Looking for someone who will say something purely negative about him has been a loser’s game; most who have anything bad to say usually qualify it with “let me just say he’s wonderful”; those few who don’t think he’s wonderful tend to fend off curious reporters; and those who think he’s overwhelming, tries too hard to be everyone’s friend, or imposes a certain style of writing won’t say so out loud.

But these negative voices represent a Yankee-fan-from-Boston minority. Inside the classroom he’s a teaching banshee, and he exhausts himself outside the classroom as well. Each week for the doc class, he’ll whip up a chatty little e-mail, 1,200 words long. It’ll start off celebrating the quality of the week’s session, then, say, wander from Jane Fonda to Saul Bellow, cite an obituary from the day’s Times,quote Hemingway, and, in the end, set the agenda for the next week. Then, if there’s any student e-mail—and since he’s teaching both the doc class and the regular Advanced Non-Fiction, there always is—he’ll turn it around in 24 hours.

The issues within these run the gamut. Some simply want help on a piece: a suggestion here, a pat on the shoulder there. Many others want the answers to life. To them, to us, Paul is a gentle and loving side character in the ongoing tale of our confusing existence, the one who always listens and dishes back paternal yet sensitive advice. We tell him about the pains of our romance lives, recurring nonsense with our families; some even share that they are mentally ill.

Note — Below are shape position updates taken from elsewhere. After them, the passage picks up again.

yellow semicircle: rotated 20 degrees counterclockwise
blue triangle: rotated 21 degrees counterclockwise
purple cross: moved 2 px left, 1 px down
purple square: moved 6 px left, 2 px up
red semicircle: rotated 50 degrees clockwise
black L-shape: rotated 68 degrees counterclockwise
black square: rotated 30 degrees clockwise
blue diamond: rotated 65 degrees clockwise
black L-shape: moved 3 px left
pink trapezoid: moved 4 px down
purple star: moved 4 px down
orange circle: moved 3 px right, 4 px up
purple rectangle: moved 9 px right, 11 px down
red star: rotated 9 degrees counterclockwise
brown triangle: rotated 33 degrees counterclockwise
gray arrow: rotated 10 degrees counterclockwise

The self-revealing crowd blends with the students who wonder if they could and should get paid to write. To us, Paul is the Mentor. We want Paul to say that our stuff’s up to snuff and—later—try to help us get jobs. Assuming the student is worthy, he’ll do both on a reflex. Safe odds have it that very few, if any, professors at Penn know so much about the details of their students’ lives.

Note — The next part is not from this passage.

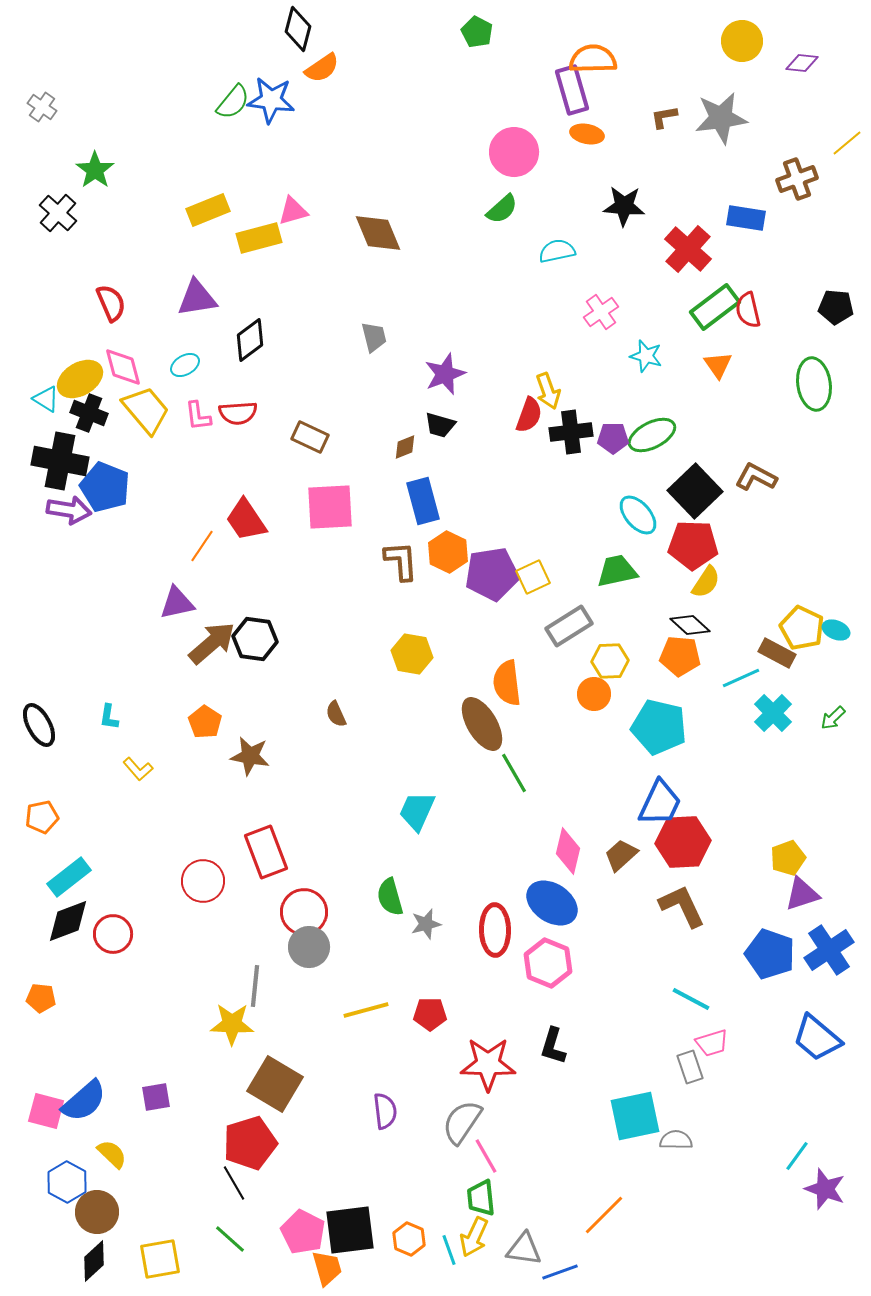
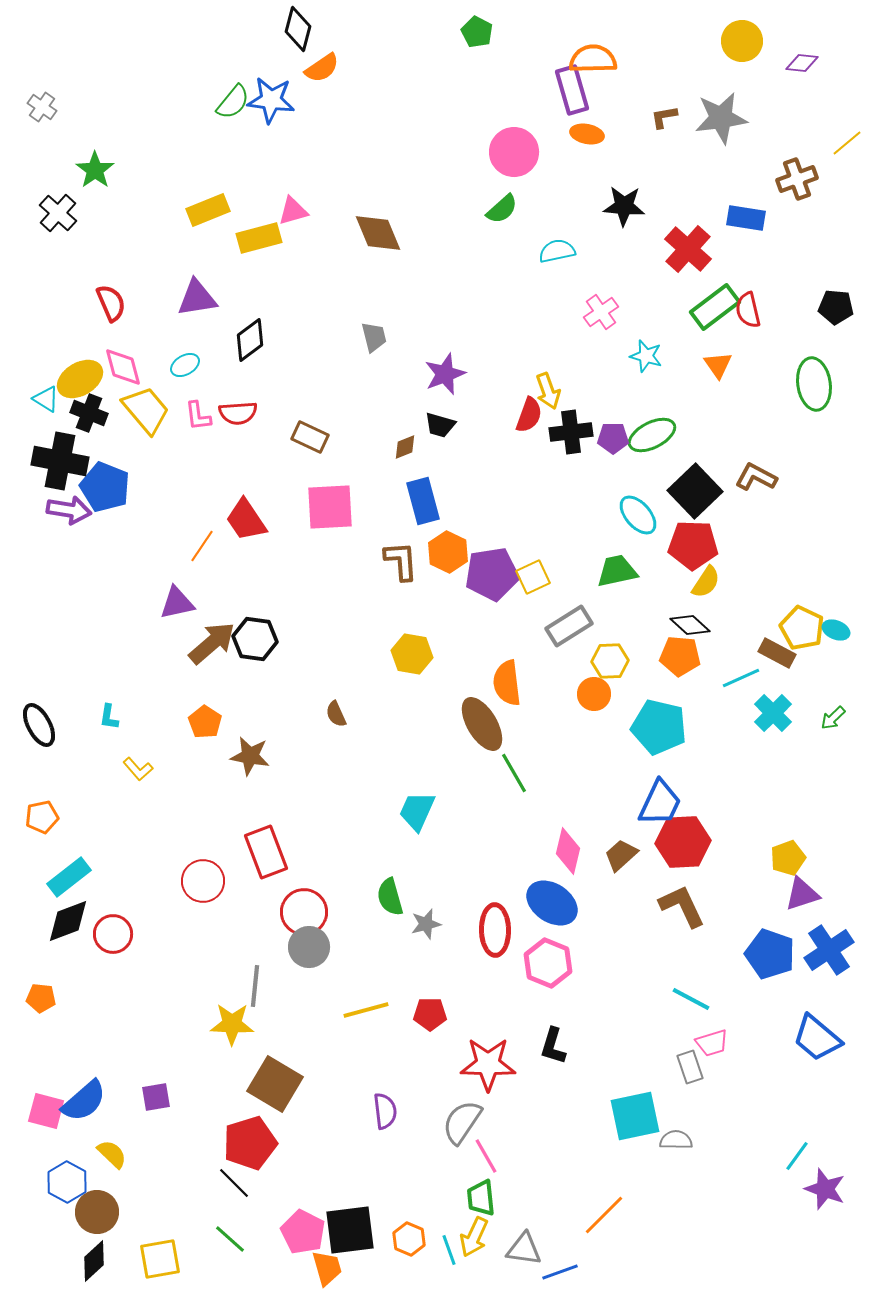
black line at (234, 1183): rotated 15 degrees counterclockwise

This kind of relationship can have a down side. As one student who considers herself quite close to him but insisted on anonymity put it: “He gets so close to his students that he has the ability to hurt them … he can write you a heartfelt letter and say he’s disappointed in you and you die inside.” But far more often, Paul’s method produces terrific results. That same student said: “He lets you have these dreams and is there as a support. Having that much faith in your ability to go out into the world and really write something is something I would only have the courage to do because of [Paul].”

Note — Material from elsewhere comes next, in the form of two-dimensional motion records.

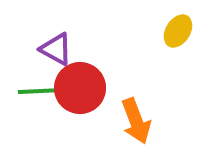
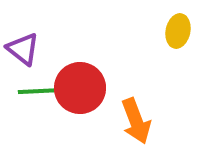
yellow ellipse: rotated 20 degrees counterclockwise
purple triangle: moved 33 px left; rotated 9 degrees clockwise
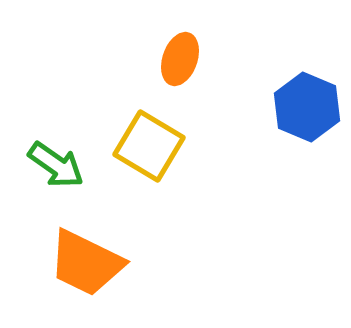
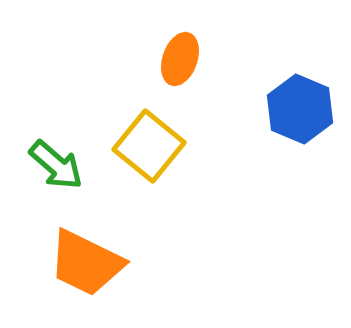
blue hexagon: moved 7 px left, 2 px down
yellow square: rotated 8 degrees clockwise
green arrow: rotated 6 degrees clockwise
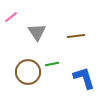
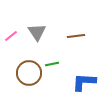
pink line: moved 19 px down
brown circle: moved 1 px right, 1 px down
blue L-shape: moved 4 px down; rotated 70 degrees counterclockwise
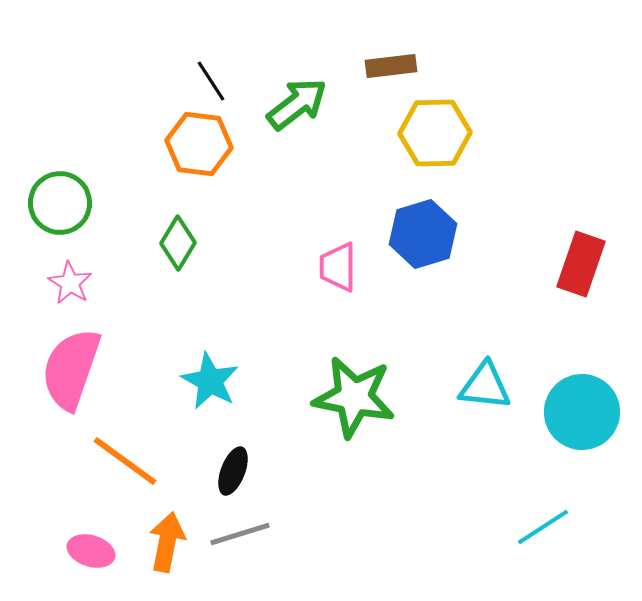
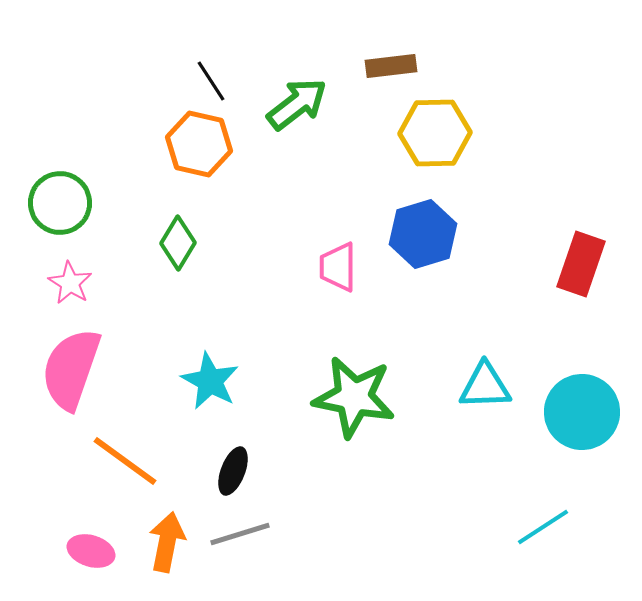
orange hexagon: rotated 6 degrees clockwise
cyan triangle: rotated 8 degrees counterclockwise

I can say the same thing. When I met Paul, I was scared; scared of the world, obsessed with its apocalyptic destruction and the seemingly impending death of my ex-girlfriend. Events mostly outside my control had laced cement shoes onto my confidence, but throughout, Paul was there, writing e-mails, putting his arm around my shoulder, letting me know that if I put the work in, I had what it took to see a big light at the other side and kick some ass along the way. At first, I thought “f*** the light!” but with every e-mail, every glowing comment on a rough or final draft, every time he found a way to make me feel like I was the man, the concept of kicking ass along the way seemed less fanciful. I even believed it. Through a recommendation from him, I got my first two real-world, respectable-paycheck writing jobs, and even now, when I need the kind words of my mentor-slash-friend, all I have to do is compose an e-mail, and he’s ready to invite me to his office hours or take my call.

“On my best days as a writer and a teacher,” he wrote me in a recent e-mail, “I feel I’m doing something the tiniest bit priestly—with a small p.”

Can I get an Amen?


Dan Kaplan, winner of the 2003 Nora Magid Prize for promising nonfiction writers, was supposed to graduate from the College that year. He’s still working on it, but should be done any time now.